Jang Dong Gun and Kate Bosworth star in "The Warrior's...

Jang Dong Gun and Kate Bosworth star in "The Warrior's Way," a modern martial arts western. Credit: Kristy Griffin

The Spaghetti Western is revived as a Ramen Noodle Western with the wild, wacky "The Warrior's Way," a genre mash-up that never quite achieves "so very bad it's good" status.

It's Cowboys vs. Ninjas in this fantastical exercise in martial arts magical un-realism. But Korean swordsman Jang Dong Gun has a simmering charisma and a great hair stylist. And the thing is played for laughs, or was edited for laughs after the studio realized what writer-director Sngmoo Lee had delivered.

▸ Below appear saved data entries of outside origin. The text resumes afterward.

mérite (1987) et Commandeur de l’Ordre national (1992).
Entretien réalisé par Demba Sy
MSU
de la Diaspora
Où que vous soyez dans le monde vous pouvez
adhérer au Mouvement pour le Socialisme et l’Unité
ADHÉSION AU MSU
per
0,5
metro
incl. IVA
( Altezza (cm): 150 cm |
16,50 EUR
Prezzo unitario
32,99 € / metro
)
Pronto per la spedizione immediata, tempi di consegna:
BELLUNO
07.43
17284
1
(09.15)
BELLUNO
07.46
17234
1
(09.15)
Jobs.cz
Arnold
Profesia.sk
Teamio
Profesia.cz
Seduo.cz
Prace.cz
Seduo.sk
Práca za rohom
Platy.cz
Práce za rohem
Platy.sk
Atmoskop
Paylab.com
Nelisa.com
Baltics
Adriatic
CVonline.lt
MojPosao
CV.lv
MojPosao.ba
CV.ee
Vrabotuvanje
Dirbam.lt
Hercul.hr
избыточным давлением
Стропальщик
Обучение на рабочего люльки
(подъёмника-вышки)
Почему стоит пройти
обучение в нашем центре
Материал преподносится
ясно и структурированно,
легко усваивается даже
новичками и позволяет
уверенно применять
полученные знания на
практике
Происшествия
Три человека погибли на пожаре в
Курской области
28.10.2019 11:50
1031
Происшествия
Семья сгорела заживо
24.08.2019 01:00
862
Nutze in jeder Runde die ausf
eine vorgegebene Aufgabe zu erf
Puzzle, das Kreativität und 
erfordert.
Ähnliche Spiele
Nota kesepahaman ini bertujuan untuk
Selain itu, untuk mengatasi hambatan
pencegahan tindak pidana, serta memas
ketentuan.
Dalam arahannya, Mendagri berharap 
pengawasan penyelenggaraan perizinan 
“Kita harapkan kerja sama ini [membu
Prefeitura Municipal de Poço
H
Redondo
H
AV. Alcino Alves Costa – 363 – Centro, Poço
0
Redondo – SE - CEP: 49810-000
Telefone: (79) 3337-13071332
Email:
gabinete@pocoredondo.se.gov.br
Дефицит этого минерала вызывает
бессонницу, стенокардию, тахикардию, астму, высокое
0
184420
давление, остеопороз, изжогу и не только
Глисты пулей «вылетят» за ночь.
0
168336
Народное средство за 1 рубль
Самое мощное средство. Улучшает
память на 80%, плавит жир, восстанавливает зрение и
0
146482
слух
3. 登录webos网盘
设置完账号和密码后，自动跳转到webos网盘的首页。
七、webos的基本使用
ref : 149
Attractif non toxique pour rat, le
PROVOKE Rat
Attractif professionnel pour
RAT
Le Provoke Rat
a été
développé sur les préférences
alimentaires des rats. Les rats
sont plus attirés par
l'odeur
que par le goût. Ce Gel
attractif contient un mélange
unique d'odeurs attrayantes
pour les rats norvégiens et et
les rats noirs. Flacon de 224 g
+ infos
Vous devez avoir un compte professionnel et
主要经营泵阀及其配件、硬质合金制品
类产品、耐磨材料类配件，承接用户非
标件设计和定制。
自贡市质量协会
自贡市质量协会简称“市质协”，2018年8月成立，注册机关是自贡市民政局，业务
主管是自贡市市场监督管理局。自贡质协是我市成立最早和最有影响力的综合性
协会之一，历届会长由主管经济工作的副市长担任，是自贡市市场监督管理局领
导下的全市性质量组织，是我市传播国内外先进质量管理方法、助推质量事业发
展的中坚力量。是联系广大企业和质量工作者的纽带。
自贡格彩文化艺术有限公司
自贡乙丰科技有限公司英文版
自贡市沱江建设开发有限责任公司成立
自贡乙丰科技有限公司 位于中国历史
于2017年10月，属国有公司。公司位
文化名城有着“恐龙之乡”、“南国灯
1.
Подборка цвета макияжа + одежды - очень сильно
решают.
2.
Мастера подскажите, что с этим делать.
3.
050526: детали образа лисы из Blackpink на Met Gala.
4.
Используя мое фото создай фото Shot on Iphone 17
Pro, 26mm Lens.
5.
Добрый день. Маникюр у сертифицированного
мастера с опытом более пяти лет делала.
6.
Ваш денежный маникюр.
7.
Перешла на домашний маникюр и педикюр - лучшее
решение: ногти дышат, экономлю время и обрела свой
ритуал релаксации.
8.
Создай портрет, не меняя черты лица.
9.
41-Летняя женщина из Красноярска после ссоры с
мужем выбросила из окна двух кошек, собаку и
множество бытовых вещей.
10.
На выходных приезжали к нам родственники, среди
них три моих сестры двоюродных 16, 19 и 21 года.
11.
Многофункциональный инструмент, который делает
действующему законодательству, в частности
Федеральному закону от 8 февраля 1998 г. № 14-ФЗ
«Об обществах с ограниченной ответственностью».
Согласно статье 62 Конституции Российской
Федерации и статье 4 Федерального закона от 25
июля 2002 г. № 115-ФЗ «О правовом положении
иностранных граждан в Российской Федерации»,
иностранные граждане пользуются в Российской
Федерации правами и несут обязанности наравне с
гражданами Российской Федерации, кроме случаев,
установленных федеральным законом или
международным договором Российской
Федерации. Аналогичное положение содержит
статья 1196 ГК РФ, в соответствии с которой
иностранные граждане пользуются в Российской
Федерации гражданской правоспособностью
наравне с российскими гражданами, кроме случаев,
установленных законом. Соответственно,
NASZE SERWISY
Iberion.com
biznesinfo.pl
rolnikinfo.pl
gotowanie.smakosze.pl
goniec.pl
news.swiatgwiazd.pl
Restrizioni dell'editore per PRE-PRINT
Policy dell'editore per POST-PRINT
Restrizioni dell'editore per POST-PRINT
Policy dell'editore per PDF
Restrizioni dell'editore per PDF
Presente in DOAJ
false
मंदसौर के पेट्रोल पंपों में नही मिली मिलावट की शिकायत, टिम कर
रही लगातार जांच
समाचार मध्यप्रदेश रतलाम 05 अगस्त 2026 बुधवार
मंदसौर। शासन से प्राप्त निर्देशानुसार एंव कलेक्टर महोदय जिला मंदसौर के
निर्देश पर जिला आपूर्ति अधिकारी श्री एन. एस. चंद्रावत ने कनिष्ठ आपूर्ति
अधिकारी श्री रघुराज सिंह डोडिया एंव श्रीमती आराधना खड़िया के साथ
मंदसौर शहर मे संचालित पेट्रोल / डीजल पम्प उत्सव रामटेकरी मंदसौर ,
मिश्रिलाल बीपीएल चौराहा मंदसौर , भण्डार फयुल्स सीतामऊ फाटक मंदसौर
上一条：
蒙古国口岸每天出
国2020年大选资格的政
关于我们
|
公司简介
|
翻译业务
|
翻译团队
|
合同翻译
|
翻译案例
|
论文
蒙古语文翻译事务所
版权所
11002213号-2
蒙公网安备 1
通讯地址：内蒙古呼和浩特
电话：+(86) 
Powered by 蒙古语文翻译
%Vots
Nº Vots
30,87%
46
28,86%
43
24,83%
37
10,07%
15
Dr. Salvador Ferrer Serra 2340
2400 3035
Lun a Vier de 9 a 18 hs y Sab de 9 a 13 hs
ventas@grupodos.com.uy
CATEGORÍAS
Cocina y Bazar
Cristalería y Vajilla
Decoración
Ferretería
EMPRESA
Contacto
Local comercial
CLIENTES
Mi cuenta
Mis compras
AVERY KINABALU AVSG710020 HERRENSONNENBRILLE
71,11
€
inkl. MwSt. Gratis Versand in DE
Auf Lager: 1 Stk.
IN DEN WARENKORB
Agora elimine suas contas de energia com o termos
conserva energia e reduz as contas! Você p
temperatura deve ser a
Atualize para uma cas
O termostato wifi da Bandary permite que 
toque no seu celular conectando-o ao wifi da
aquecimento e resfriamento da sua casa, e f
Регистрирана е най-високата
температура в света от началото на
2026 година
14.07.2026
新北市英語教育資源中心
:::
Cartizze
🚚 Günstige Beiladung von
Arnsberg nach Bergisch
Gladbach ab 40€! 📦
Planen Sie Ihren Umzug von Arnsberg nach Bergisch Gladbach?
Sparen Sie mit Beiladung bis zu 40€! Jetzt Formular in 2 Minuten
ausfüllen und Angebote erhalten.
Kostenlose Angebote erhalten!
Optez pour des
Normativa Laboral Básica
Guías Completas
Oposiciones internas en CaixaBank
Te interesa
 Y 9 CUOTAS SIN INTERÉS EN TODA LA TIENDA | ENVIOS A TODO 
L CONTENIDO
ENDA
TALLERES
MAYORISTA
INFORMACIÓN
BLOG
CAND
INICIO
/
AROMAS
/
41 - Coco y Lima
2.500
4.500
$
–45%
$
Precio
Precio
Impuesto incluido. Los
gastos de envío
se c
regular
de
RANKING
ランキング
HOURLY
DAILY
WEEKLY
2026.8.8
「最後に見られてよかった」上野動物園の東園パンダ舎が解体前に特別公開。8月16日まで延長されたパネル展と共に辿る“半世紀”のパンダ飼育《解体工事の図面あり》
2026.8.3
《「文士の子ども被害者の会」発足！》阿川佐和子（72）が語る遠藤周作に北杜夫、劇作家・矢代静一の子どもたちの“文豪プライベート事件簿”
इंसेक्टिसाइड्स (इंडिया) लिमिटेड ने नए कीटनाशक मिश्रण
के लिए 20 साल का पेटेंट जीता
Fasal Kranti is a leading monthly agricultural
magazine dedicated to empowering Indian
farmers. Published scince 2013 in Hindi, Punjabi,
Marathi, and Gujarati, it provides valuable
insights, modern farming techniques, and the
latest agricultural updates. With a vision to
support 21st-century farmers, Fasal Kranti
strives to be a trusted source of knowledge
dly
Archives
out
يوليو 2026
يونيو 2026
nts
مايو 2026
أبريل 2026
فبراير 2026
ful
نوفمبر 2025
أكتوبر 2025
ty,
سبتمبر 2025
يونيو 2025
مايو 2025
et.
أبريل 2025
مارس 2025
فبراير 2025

Jang plays an assassin who has all but wiped out a rival clan. Then, a cute baby stops him in his tracks, and he saves it and flees to the West - the Old West - to hide.

He ends up in Lode, "The Paris of the West," essentially the dusty leftover sets from "The Book of Eli," augmented by more green-screen landscapes than "300" and "Sin City" put together. Our assassin ends up running a Chinese laundry.

The fetching Lily, a girl with a tortured past - she literally was tortured - shows the new fellow she calls "Skinny" around Lode, which is peopled with circus folk who hope the Ferris wheel they haven't quite finished will bring the town back to life. Lily, by the way, is played by eye candy Kate Bosworth, drawling as though she's auditioning for a dinner theater tour of "Steel Magnolias."

Oscar winner Geoffrey Rush, who may very well get another nomination for his work in "The King's Speech," is slumming here as the town drunk, and a not-very-amusing one at that.

The action bits are stylized and kind of cool, and the charismatic Jang pulls them off with aplomb.

Yeah, it's nuts. No, it's not that much fun. Action comedy, Asian sword-slasher pic or martial arts mystical mumbo jumbo, this warrior never quite finds his way.